Después de eso, aquello simplemente se convirtió en un trayecto de pesadilla, en el que no hacía más que arrastrarse, caer de rodillas y toser medio asfixiada, sin dejar de tirar de Isobel en todo momento. Meredith pensó que aquello no llegaría nunca a su fin, ya que cada centímetro que avanzaban resultaba más y más arduo. El bastón era un peso insoportable que llevar con ella, pero rechazó soltarlo.
«Es valiosísimo —le dijo la mente—, pero ¿vale tu vida?»
«No —pensó Meredith—. No mi vida, sin embargo ¿quién sabe qué más habrá allí fuera si consigo sacar a Isobel a la fría oscuridad?»
«Jamás conseguirás llevarla allí si mueres debido a… un objeto.»
«¡No es un objeto! —Penosamente, Meredith usó el bastón para apartar algunos restos humeantes de su camino—. Pertenecía al abuelo en la época en que estaba cuerdo. Encaja en mi mano. ¡No es sólo una cosa!»
«Como tú quieras», dijo la voz, y desapareció.
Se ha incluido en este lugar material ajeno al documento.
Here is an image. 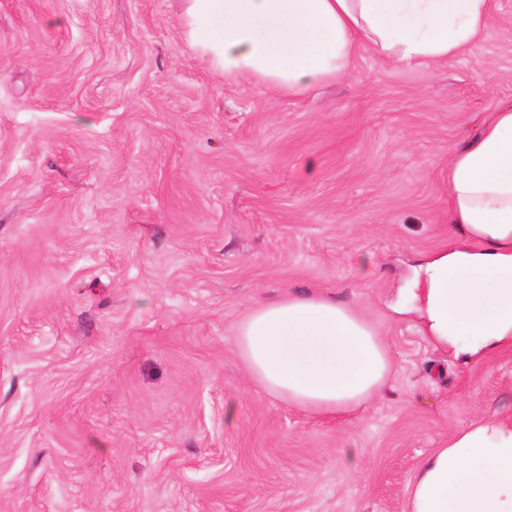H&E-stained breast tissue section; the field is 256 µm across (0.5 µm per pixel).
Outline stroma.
Returning a JSON list of instances; mask_svg holds the SVG:
<instances>
[{"mask_svg": "<svg viewBox=\"0 0 512 512\" xmlns=\"http://www.w3.org/2000/svg\"><path fill=\"white\" fill-rule=\"evenodd\" d=\"M497 2L471 50L363 51L292 98L212 71L181 0H0V512H405L450 434L512 416L511 348L457 358L391 309L453 235L450 151L512 102ZM310 291L394 360L339 419L236 351Z\"/></svg>", "mask_w": 512, "mask_h": 512, "instance_id": "stroma-1", "label": "stroma"}]
</instances>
Meredith empezaba a tropezar con más restos ya. No obstante la sensación de asfixia en los pulmones, estaba segura de que podría llegar a la puerta trasera. Sabía que debía haber un lavadero a la derecha. Deberían poder palpar un espacio allí.
Y entonces, de repente en la oscuridad algo se alzó y le asestó un golpe en la cabeza. Su mente debilitada necesitó un buen rato para conseguir darle un nombre a la cosa que la había lastimado. Sillón.
De algún modo, habían gateado demasiado lejos. Aquello era la sala de estar.
El horror invadió a Meredith. Habían ido demasiado lejos; y no podían salir por la puerta principal en medio de una batalla mágica. Tendrían que volver por donde habían llegado, y esta vez asegurarse de encontrar el lavadero, su puerta a la libertad.
Meredith dio la vuelta, tirando de Isobel y esperando que la muchacha comprendiera lo que tenían que hacer.
Dejó el bastón en el suelo de la sala de estar en llamas.
Elena sollozó para recuperar aliento, aun cuando permitía a Stefan que la ayudara ahora. El corría, sujetando a Bonnie con una mano y a Elena con la otra. Damon estaba en algún lugar al frente… explorando.
«No puede estar lejos ya —no dejaba de pensar—. Bonnie y yo hemos visto el resplandor; las dos lo hemos visto.» Justo entonces, como un farol colocado en una ventana, Elena volvió a verlo.
«Es grande, ése es el problema. No hago más que pensar que deberíamos alcanzarlo porque tengo una idea equivocada de su tamaño en la cabeza. Cuanto más nos acercamos, más grande se hace.»
Y eso es bueno para nosotros. Necesitaremos muchísimo Poder. Pero necesitamos llegar allí pronto, o aunque fuera todo el Poder del universo ya no importaría. Llegaríamos demasiado tarde.»
Shinichi les había dicho que llegarían demasiado tarde; pero Shinichi era un mentiroso de nacimiento. Con todo, sin duda justo más allá de aquella rama baja había…
«¡Oh, santo cielo! —pensó—. Es una bola estrella.»